Job 1 -
According to the page on predictive analytics, what does Business Intelligence use to describe historic data?

Predictive Analytics

Predictive Analytics is the latest major trend in commercial data analysis, driven by the convergence of three factors:

  • new, readily available 'community-sourced' software tools
  • the huge increase in data sourced from multiple channels (particularly the web) and
  • cloud-based technologies which provide end-users with access to high-end computing power.

Predictive Analytics vs. Business Intelligence

Predictive Analytics is different to traditional data analysis techniques (sometimes termed 'Business Intellience') because it is generally used to forecast future states and events, rather than describe historic performance. It also uses far more sophisticated statistical/mathematical techniques, and requires a unique skillset combination of both maths and computer proficiency.

Predictive Analytics is Model Based

In practice, Predictive Analytics usually begins with the identification of a model developed from the underlying data. Once the model has been tested across larger datasets, it can be used to predict future events given predetermined inputs. In contrast, Business Intelligence uses basic summarisation and aggregation techniques to describe historic data, and generally stops at that point with reporting that simply describe the historic data in a summarised way. In the real world however, the two approaches exhibit some overlap. As an exmple, it is possible to use sumarisation to predict future states, and application of predictive models can be used to explain past performance, though neither of these are the focus of their respective disciplines. Typical examples of the application of Predictive Modelling include the development of models describing customer churn (defection rates and drivers), credit default risks, and customer segmentation based on behavioural criteria.

Materials provided -
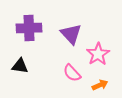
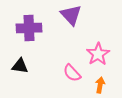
purple triangle: moved 19 px up
orange arrow: rotated 56 degrees counterclockwise
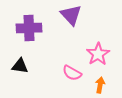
pink semicircle: rotated 18 degrees counterclockwise
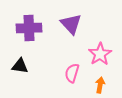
purple triangle: moved 9 px down
pink star: moved 2 px right
pink semicircle: rotated 78 degrees clockwise
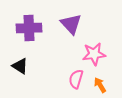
pink star: moved 6 px left; rotated 25 degrees clockwise
black triangle: rotated 24 degrees clockwise
pink semicircle: moved 4 px right, 6 px down
orange arrow: rotated 42 degrees counterclockwise
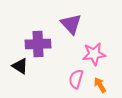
purple cross: moved 9 px right, 16 px down
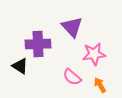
purple triangle: moved 1 px right, 3 px down
pink semicircle: moved 4 px left, 2 px up; rotated 66 degrees counterclockwise
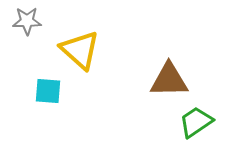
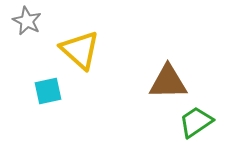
gray star: rotated 28 degrees clockwise
brown triangle: moved 1 px left, 2 px down
cyan square: rotated 16 degrees counterclockwise
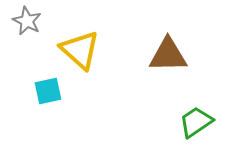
brown triangle: moved 27 px up
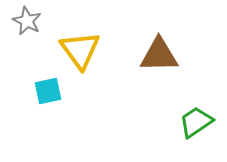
yellow triangle: rotated 12 degrees clockwise
brown triangle: moved 9 px left
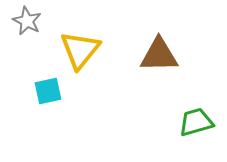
yellow triangle: rotated 15 degrees clockwise
green trapezoid: rotated 18 degrees clockwise
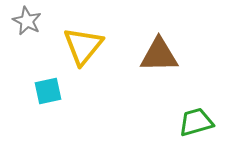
yellow triangle: moved 3 px right, 4 px up
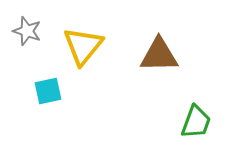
gray star: moved 10 px down; rotated 8 degrees counterclockwise
green trapezoid: rotated 126 degrees clockwise
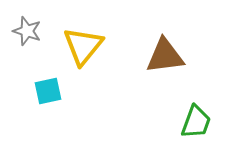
brown triangle: moved 6 px right, 1 px down; rotated 6 degrees counterclockwise
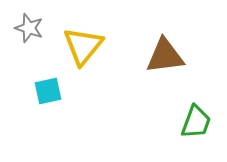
gray star: moved 2 px right, 3 px up
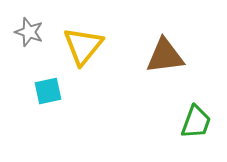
gray star: moved 4 px down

Job 2 -
Output the rows as a JSON list of strings, one string per line, from the line containing "brown triangle: moved 27 px up" up to and including the last line of the rows. Leave out blank lines and the pictures.

Final answer 1 -
Basic summarisation and aggregation techniques.

Final answer 2 -
[
  "brown triangle: moved 27 px up",
  "yellow triangle: rotated 12 degrees clockwise",
  "brown triangle: moved 9 px left",
  "yellow triangle: rotated 15 degrees clockwise",
  "green trapezoid: rotated 18 degrees clockwise",
  "yellow triangle: moved 3 px right, 4 px up",
  "gray star: moved 10 px down; rotated 8 degrees counterclockwise",
  "green trapezoid: rotated 126 degrees clockwise",
  "brown triangle: moved 6 px right, 1 px down; rotated 6 degrees counterclockwise",
  "gray star: moved 2 px right, 3 px up",
  "gray star: moved 4 px down"
]